At that moment, it became evident to me that the experience was not going to be anything resembling a typical class or conference on a university campus today (from which one so often hears horror stories about self-censorship and silencing tactics against campus conservatives and invited speakers who express views not in line with the prevailing progressive orthodoxy).
What followed were some of the best conversations I have ever had. But it didn’t have to happen that way. You see, being bold, I spoke up early on about being a Christian and a conservative and named William F. Buckley Jr. and C.S. Lewis as my major formative influences. Though I don’t know for sure, I think that must have come as a shock to some of my left-of-center interlocutors. As a practical matter, it alerted everyone to the fact that our time together would not be what Cass Sunstein has called “enclave deliberation”; that is, my interlocutors would be hearing from someone—me—who held views with which they would certainly disagree (perhaps passionately). Afterward, however, to my grateful surprise, I found myself neither shunned nor silenced.
One, perhaps unique, feature of the seminar experience is that no subject is verboten. Race, gender, religion, politics: they’re all on the table. For a religious conservative like myself, this was refreshing since so many people are sadly conditioned to exclude religiously based thinking from our public discourse (à la John Rawls). The only condition was that we were expected to trade and test views in the currency of curiosity and goodwill.
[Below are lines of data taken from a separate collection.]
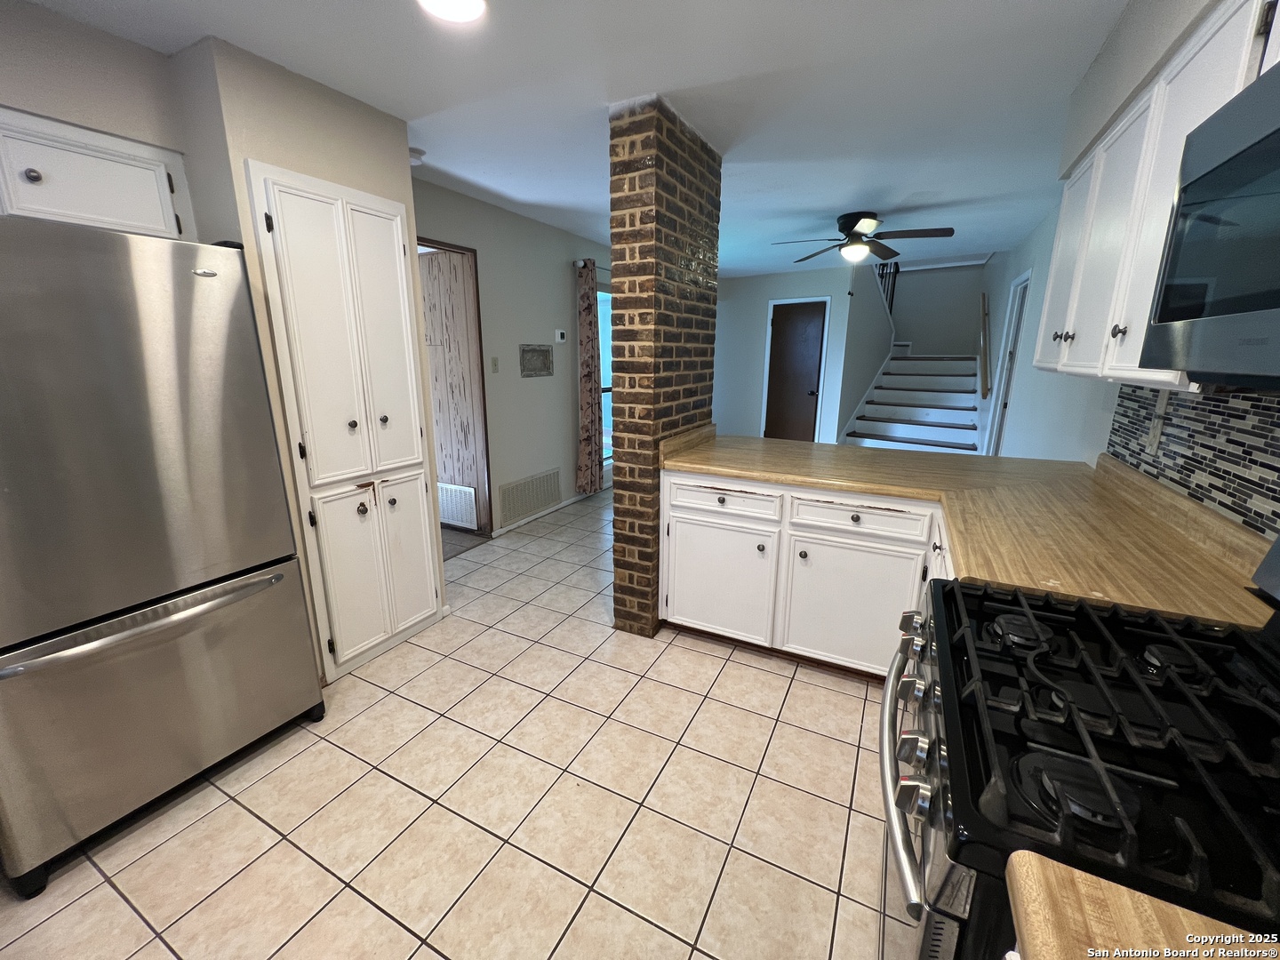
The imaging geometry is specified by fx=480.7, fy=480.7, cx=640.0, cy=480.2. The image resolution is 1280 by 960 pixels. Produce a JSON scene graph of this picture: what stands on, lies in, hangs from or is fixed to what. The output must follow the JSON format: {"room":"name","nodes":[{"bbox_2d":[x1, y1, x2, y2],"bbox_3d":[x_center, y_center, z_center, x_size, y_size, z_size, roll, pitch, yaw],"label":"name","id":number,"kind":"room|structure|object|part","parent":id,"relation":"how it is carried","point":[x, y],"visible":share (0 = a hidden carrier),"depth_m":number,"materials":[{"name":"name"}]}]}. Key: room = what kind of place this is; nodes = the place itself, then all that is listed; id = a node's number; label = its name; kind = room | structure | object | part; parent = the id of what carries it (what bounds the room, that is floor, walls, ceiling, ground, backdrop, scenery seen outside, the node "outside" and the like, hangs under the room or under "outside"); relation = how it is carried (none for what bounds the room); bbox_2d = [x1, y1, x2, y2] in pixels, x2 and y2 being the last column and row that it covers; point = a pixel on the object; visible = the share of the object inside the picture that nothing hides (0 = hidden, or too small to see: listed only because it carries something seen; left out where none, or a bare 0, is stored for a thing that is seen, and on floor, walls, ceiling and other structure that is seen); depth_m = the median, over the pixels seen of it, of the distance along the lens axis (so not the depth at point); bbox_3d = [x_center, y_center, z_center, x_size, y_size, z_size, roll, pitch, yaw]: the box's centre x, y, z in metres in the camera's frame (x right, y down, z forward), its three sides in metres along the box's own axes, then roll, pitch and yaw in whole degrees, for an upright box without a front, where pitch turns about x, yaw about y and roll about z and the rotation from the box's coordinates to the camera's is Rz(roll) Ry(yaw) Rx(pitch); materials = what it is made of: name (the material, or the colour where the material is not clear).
{"room":"kitchen","nodes":[
{"label":"kitchen","id":0,"kind":"room"},
{"bbox_2d":[0,1,439,677],"bbox_3d":[-2.091,-0.129,1.211,0.708,2.451,3.415,8,16,26],"label":"left wall","id":1,"kind":"structure","parent":0,"point":[184,151],"depth_m":1.69,"materials":[{"name":"beige paint"}]},
{"bbox_2d":[0,106,195,240],"bbox_3d":[-1.953,-0.910,1.411,0.351,0.326,0.859,8,16,26],"label":"upper cabinet","id":2,"kind":"object","parent":1,"relation":"attached to","point":[25,203],"visible":0.77,"depth_m":1.50,"materials":[{"name":"white paint"}]},
{"bbox_3d":[-1.810,-0.908,1.439,0.033,0.036,0.034,8,16,26],"label":"knob","id":3,"kind":"part","parent":2,"relation":"part of","materials":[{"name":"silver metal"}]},
{"bbox_2d":[248,160,441,679],"bbox_3d":[-1.200,-0.179,2.168,0.079,2.081,0.625,8,16,26],"label":"pantry cabinet","id":4,"kind":"object","parent":1,"relation":"in","point":[314,452],"visible":0.99,"depth_m":2.09,"materials":[{"name":"white paint"}]},
{"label":"doors","id":5,"kind":"part","parent":4,"relation":"part of","materials":[{"name":"white paint"}]},
{"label":"door","id":6,"kind":"part","parent":4,"relation":"part of","materials":[{"name":"white paint"}]},
{"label":"door","id":7,"kind":"part","parent":4,"relation":"part of","materials":[{"name":"white paint"}]},
{"bbox_2d":[1,488,903,959],"bbox_3d":[0.368,0.653,3.411,4.853,0.088,9.144,8,16,26],"label":"tile floor","id":8,"kind":"structure","parent":0,"point":[695,657],"depth_m":1.55,"materials":[{"name":"beige tile"}]},
{"bbox_2d":[0,215,323,895],"bbox_3d":[-1.772,0.151,1.558,0.820,1.764,0.814,8,16,26],"label":"refrigerator","id":9,"kind":"object","parent":8,"relation":"on","point":[244,560],"visible":0.99,"depth_m":1.37,"materials":[{"name":"silver metal"}]},
{"bbox_3d":[-1.404,0.397,1.438,0.130,0.032,0.656,9,16,30],"label":"freezer handle","id":10,"kind":"part","parent":9,"relation":"part of","materials":[{"name":"silver metal"}]},
{"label":"freezer drawer","id":11,"kind":"part","parent":9,"relation":"part of","materials":[{"name":"silver metal"}]},
{"bbox_2d":[608,95,722,639],"bbox_3d":[0.144,-0.445,2.587,0.236,2.425,0.792,8,16,26],"label":"brick column","id":12,"kind":"structure","parent":8,"relation":"on","point":[619,512],"depth_m":2.27,"materials":[{"name":"brick"}]},
{"bbox_2d":[658,468,955,680],"bbox_3d":[0.991,0.432,2.290,1.804,0.878,0.825,8,16,26],"label":"base cabinet","id":13,"kind":"object","parent":8,"relation":"on","point":[674,555],"visible":0.4,"depth_m":2.16,"materials":[{"name":"white paint"}]},
{"bbox_3d":[0.368,0.517,2.438,0.538,0.542,0.059,8,16,26],"label":"cabinet door","id":14,"kind":"part","parent":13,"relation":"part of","materials":[{"name":"white paint"}]},
{"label":"knob","id":15,"kind":"part","parent":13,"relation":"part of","materials":[{"name":"metal"}]},
{"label":"knob","id":16,"kind":"part","parent":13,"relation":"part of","materials":[{"name":"metal"}]},
{"bbox_3d":[0.926,0.590,2.166,0.550,0.557,0.069,8,16,26],"label":"cabinet door","id":17,"kind":"part","parent":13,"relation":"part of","materials":[{"name":"white paint"}]},
{"bbox_2d":[659,428,1278,627],"bbox_3d":[0.963,0.036,1.964,1.986,0.110,1.337,8,16,26],"label":"countertop","id":18,"kind":"structure","parent":13,"relation":"on","point":[740,471],"depth_m":1.58,"materials":[{"name":"brown laminate"}]},
{"bbox_2d":[838,348,986,453],"bbox_3d":[3.674,-1.005,6.295,1.630,1.568,2.727,8,16,26],"label":"staircase","id":19,"kind":"structure","parent":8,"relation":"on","point":[918,434],"depth_m":6.33,"materials":[{"name":"white paint"}]},
{"bbox_2d":[874,262,898,315],"bbox_3d":[3.421,-2.738,6.775,0.296,1.163,0.345,8,16,26],"label":"stair railing","id":20,"kind":"object","parent":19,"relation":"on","point":[897,268],"visible":0.36,"depth_m":6.80,"materials":[{"name":"black metal"}]},
{"bbox_2d":[881,528,1279,959],"bbox_3d":[0.814,0.652,0.796,0.753,1.179,0.741,8,16,26],"label":"gas stove","id":21,"kind":"object","parent":8,"relation":"on","point":[910,853],"visible":0.87,"depth_m":0.67,"materials":[{"name":"black metal"}]},
{"bbox_3d":[0.497,0.486,0.968,0.082,0.043,0.781,8,16,26],"label":"oven door handle","id":22,"kind":"part","parent":21,"relation":"part of","materials":[{"name":"silver metal"}]},
{"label":"knob","id":23,"kind":"part","parent":21,"relation":"part of","materials":[{"name":"silver metal"}]},
{"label":"knob","id":24,"kind":"part","parent":21,"relation":"part of","materials":[{"name":"silver metal"}]},
{"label":"knob","id":25,"kind":"part","parent":21,"relation":"part of","materials":[{"name":"silver metal"}]},
{"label":"knob","id":26,"kind":"part","parent":21,"relation":"part of","materials":[{"name":"silver metal"}]},
{"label":"knob","id":27,"kind":"part","parent":21,"relation":"part of","materials":[{"name":"silver metal"}]},
{"bbox_3d":[0.720,0.284,0.936,0.097,0.035,0.105,8,16,26],"label":"burner","id":28,"kind":"part","parent":21,"relation":"part of","materials":[{"name":"black metal"}]},
{"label":"burner","id":29,"kind":"part","parent":21,"relation":"part of","materials":[{"name":"black metal"}]},
{"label":"burner grates","id":30,"kind":"part","parent":21,"relation":"part of","materials":[{"name":"black metal"}]},
{"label":"burner","id":31,"kind":"part","parent":21,"relation":"part of","materials":[{"name":"black metal"}]},
{"bbox_2d":[1005,850,1278,959],"bbox_3d":[0.593,0.530,0.124,0.700,0.044,0.660,8,16,26],"label":"countertop","id":32,"kind":"structure","parent":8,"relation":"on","point":[1024,924],"depth_m":0.46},
{"bbox_2d":[415,177,612,539],"bbox_3d":[-0.751,-0.982,4.500,0.129,2.485,4.232,8,16,26],"label":"left wall","id":33,"kind":"structure","parent":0,"point":[552,278],"depth_m":3.91,"materials":[{"name":"grey paint"}]},
{"bbox_2d":[416,239,494,535],"bbox_3d":[-1.537,-0.540,3.344,0.551,2.131,0.891,8,16,26],"label":"doorway","id":34,"kind":"object","parent":33,"relation":"in","point":[446,245],"visible":0.45,"depth_m":3.60,"materials":[{"name":"brown wood"}]},
{"bbox_2d":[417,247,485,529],"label":"paneled wall","id":35,"kind":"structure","parent":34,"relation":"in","point":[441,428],"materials":[{"name":"beige wood"}]},
{"bbox_2d":[437,481,477,529],"bbox_3d":[-1.575,0.194,3.988,0.554,0.338,0.019,8,16,26],"label":"vent grille","id":36,"kind":"object","parent":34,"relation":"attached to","point":[444,488],"visible":0.77,"depth_m":3.94,"materials":[{"name":"white metal"}]},
{"bbox_2d":[489,356,499,372],"bbox_3d":[-1.107,-0.885,3.677,0.016,0.118,0.071,8,16,26],"label":"light switch","id":37,"kind":"object","parent":33,"relation":"attached to","point":[494,364],"visible":0.97,"depth_m":3.67,"materials":[{"name":"beige plastic"}]},
{"bbox_2d":[496,467,560,526],"bbox_3d":[-0.945,0.126,4.198,0.014,0.328,0.791,8,16,26],"label":"air vent","id":38,"kind":"object","parent":33,"relation":"attached to","point":[517,488],"visible":1,"depth_m":4.15,"materials":[{"name":"metal"}]},
{"bbox_2d":[519,344,552,376],"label":"picture frame","id":39,"kind":"object","parent":33,"relation":"attached to","point":[533,350],"visible":0.99,"depth_m":4.02,"materials":[{"name":"grey metal"}]},
{"bbox_2d":[491,489,594,536],"bbox_3d":[-0.658,0.189,4.802,0.013,0.072,2.206,8,16,26],"label":"baseboard","id":40,"kind":"structure","parent":33,"relation":"attached to","point":[571,501],"depth_m":4.33,"materials":[{"name":"white paint"}]},
{"bbox_2d":[553,328,566,343],"bbox_3d":[-0.711,-1.282,4.281,0.027,0.106,0.119,8,16,26],"label":"thermostat","id":41,"kind":"object","parent":33,"relation":"attached to","point":[560,337],"visible":0.98,"depth_m":4.26,"materials":[{"name":"white plastic"}]},
{"bbox_2d":[576,259,602,493],"bbox_3d":[-0.472,-0.936,4.595,0.101,2.127,0.329,8,16,26],"label":"curtain","id":42,"kind":"object","parent":33,"relation":"attached to","point":[587,383],"visible":0.99,"depth_m":4.55,"materials":[{"name":"fabric"}]},
{"bbox_2d":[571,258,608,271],"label":"curtain rod","id":43,"kind":"object","parent":33,"relation":"attached to","point":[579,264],"visible":0.3,"depth_m":4.39,"materials":[{"name":"metal"}]},
{"bbox_2d":[596,283,613,475],"bbox_3d":[-0.225,-1.126,5.373,0.101,1.855,1.279,8,16,26],"label":"window","id":44,"kind":"structure","parent":33,"relation":"in","point":[603,300],"depth_m":5.07,"materials":[{"name":"glass"}]},
{"bbox_2d":[11,0,1139,274],"bbox_3d":[0.427,-1.853,2.915,4.836,0.105,8.739,8,16,26],"label":"ceiling","id":45,"kind":"structure","parent":0,"point":[841,203],"depth_m":1.90,"materials":[{"name":"white paint"}]},
{"bbox_2d":[408,146,425,165],"bbox_3d":[-1.211,-1.704,2.534,0.134,0.041,0.133,8,16,26],"label":"smoke detector","id":46,"kind":"object","parent":45,"relation":"attached to","point":[414,156],"visible":0.64,"depth_m":2.51,"materials":[{"name":"white"}]},
{"bbox_2d":[419,0,486,22],"bbox_3d":[-0.561,-1.423,1.408,0.221,0.015,0.217,8,16,26],"label":"ceiling light","id":47,"kind":"object","parent":45,"relation":"attached to","point":[473,1],"visible":0.98,"depth_m":1.46,"materials":[{"name":"white"}]},
{"bbox_2d":[771,210,952,264],"bbox_3d":[1.648,-1.819,3.628,1.198,0.342,1.198,8,16,26],"label":"ceiling fan","id":48,"kind":"object","parent":45,"relation":"hanging from","point":[873,219],"visible":0.99,"depth_m":3.54,"materials":[{"name":"metal"}]},
{"bbox_2d":[710,264,871,445],"bbox_3d":[1.700,-1.481,6.545,2.220,2.482,0.125,8,16,26],"label":"back wall","id":49,"kind":"structure","parent":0,"point":[756,342],"depth_m":6.41,"materials":[{"name":"grey paint"}]},
{"bbox_2d":[762,297,828,440],"bbox_3d":[2.015,-1.243,6.381,0.722,2.053,0.109,8,16,26],"label":"brown door","id":50,"kind":"structure","parent":49,"relation":"in","point":[801,380],"depth_m":6.34,"materials":[{"name":"wood"}]},
{"bbox_2d":[886,262,984,357],"bbox_3d":[4.265,-2.298,7.512,2.063,3.622,0.126,8,16,26],"label":"stairwell wall","id":51,"kind":"structure","parent":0,"point":[924,278],"depth_m":7.25,"materials":[{"name":"paint"}]},
{"bbox_2d":[972,0,1279,531],"bbox_3d":[2.224,-0.513,2.322,0.328,2.659,8.749,8,16,26],"label":"right wall","id":52,"kind":"structure","parent":0,"point":[1003,289],"depth_m":2.82,"materials":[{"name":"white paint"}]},
{"bbox_2d":[977,290,991,399],"bbox_3d":[3.866,-1.543,5.415,0.082,1.184,0.991,8,16,26],"label":"handrail","id":53,"kind":"object","parent":52,"relation":"attached to","point":[984,297],"visible":0.99,"depth_m":5.25,"materials":[{"name":"brown wood"}]},
{"bbox_2d":[987,269,1031,455],"bbox_3d":[3.295,-0.683,4.345,0.136,2.152,0.824,8,16,26],"label":"white door","id":54,"kind":"structure","parent":52,"relation":"in","point":[1027,278],"depth_m":4.40,"materials":[{"name":"white paint"}]},
{"bbox_2d":[1036,0,1278,393],"bbox_3d":[1.451,-0.662,1.286,0.345,0.783,1.327,8,16,26],"label":"upper cabinet","id":55,"kind":"object","parent":52,"relation":"attached to","point":[1122,326],"visible":0.66,"depth_m":1.22,"materials":[{"name":"white paint"}]},
{"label":"knob","id":56,"kind":"part","parent":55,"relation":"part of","materials":[{"name":"metal"}]},
{"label":"upper cabinet door","id":57,"kind":"part","parent":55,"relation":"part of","materials":[{"name":"white paint"}]},
{"bbox_3d":[1.254,-0.394,1.269,0.028,0.039,0.029,8,16,26],"label":"knob","id":58,"kind":"part","parent":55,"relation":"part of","materials":[{"name":"metal"}]},
{"bbox_2d":[1106,384,1279,541],"bbox_3d":[1.239,0.108,0.647,0.009,0.429,3.266,8,16,26],"label":"tile backsplash","id":59,"kind":"structure","parent":52,"relation":"attached to","point":[1135,391],"depth_m":1.36,"materials":[{"name":"tile"}]},
{"bbox_2d":[1144,392,1169,454],"bbox_3d":[1.750,-0.200,1.635,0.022,0.195,0.095,8,16,26],"label":"wall outlet","id":60,"kind":"object","parent":59,"relation":"attached to","point":[1156,439],"visible":0.94,"depth_m":1.62,"materials":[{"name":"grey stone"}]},
{"bbox_2d":[1142,55,1279,383],"bbox_3d":[1.009,-0.327,0.532,0.445,0.433,0.779,8,16,26],"label":"microwave","id":61,"kind":"object","parent":52,"relation":"attached to","point":[1278,130],"visible":1,"depth_m":0.76,"materials":[{"name":"metal"}]}
]}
Another, perhaps equally unique, feature of the seminar experience is the role the moderators play. Most seminars have two moderators who, in turn, lead the discussion. Refreshingly, their purpose is to pose questions, not to teach or present answers. That is, they do not try to lead participants to “correct” conclusions. When this Socratic approach is done well, as it was here, the moderators do not let their own views shape the discussion, much less digress into personal dogmatism. (To be fair, I have seen a moderator halo slip once or twice, but that has been truly rare.)
As noted, the participants also put on a play together—Antigone for the Executive Seminar, and Friedrich Dürrenmatt’s The Visit for the Justice & Society Seminar—near the end of the week. (Executive Seminar participants have been putting on Antigone since the 1950s. Notably, past Antigones include Queen Noor of Jordan and Madeline Albright.) To be sure, having to create a script and assign and practice roles required considerable collaboration, as well as a solid sense of humor. (For Antigone, I was assigned the role of Creon; for The Visit, Ill. Read into that what you will.)
At bottom, the week’s experience had transformed us into a high-functioning civil association. Civil discourse had led to civil action. Needless to say, we need more of that these days. Though civility is in short supply in our time, the Aspen Institute’s seminars offer a glimmer of hope for what our public discourse could be.